## WHAT THE TASK ASKS
Would you mind restating all of the records word for word, skipping the pictures?

## MATERIAL FOR THIS TASK
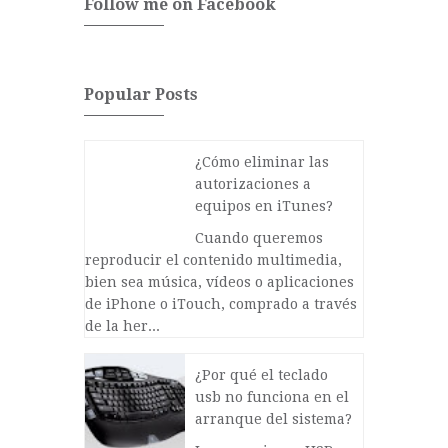
Follow me on Facebook
Popular Posts
¿Cómo eliminar las
autorizaciones a
equipos en iTunes?
Cuando queremos
reproducir el contenido multimedia,
bien sea música, vídeos o aplicaciones
de iPhone o iTouch, comprado a través
de la her...
¿Por qué el teclado
usb no funciona en el
arranque del sistema?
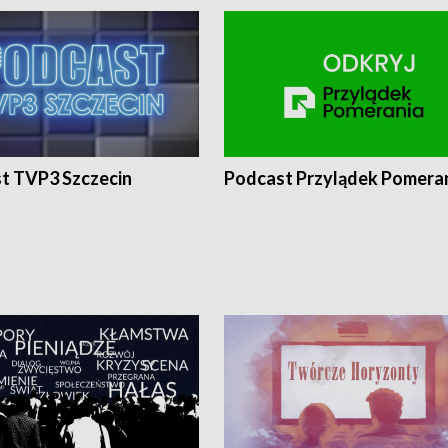
t TVP3 Szczecin
Podcast Przylądek Pomera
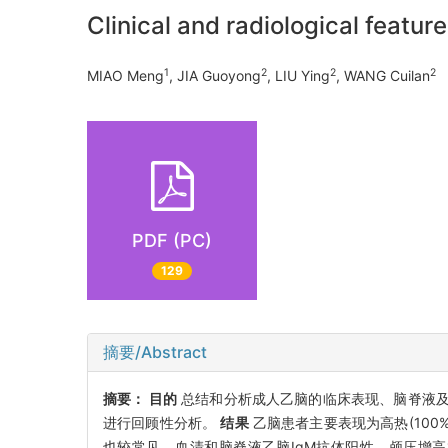
Clinical and radiological featur
1
2
2
2
MIAO Meng
, JIA Guoyong
, LIU Ying
, WANG Cuilan
PDF (PC)
129
摘要/Abstract
摘要：
目的
总结和分析成人乙脑的临床表现、脑脊液
进行回顾性分析。
结果
乙脑患者主要表现为高热(100%)
也较常见。血清和脑脊液乙脑IgM抗体阳性。颅压增高13例(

## EXPECTED OUTPUT
Follow me on Facebook
Popular Posts
¿Cómo eliminar las
autorizaciones a
equipos en iTunes?
Cuando queremos
reproducir el contenido multimedia,
bien sea música, vídeos o aplicaciones
de iPhone o iTouch, comprado a través
de la her...
¿Por qué el teclado
usb no funciona en el
arranque del sistema?
t TVP3 Szczecin
Podcast Przylądek Pomera
Clinical and radiological featur
1
2
2
2
MIAO Meng
, JIA Guoyong
, LIU Ying
, WANG Cuilan
PDF (PC)
129
摘要/Abstract
摘要：
目的
总结和分析成人乙脑的临床表现、脑脊液
进行回顾性分析。
结果
乙脑患者主要表现为高热(100%)
也较常见。血清和脑脊液乙脑IgM抗体阳性。颅压增高13例(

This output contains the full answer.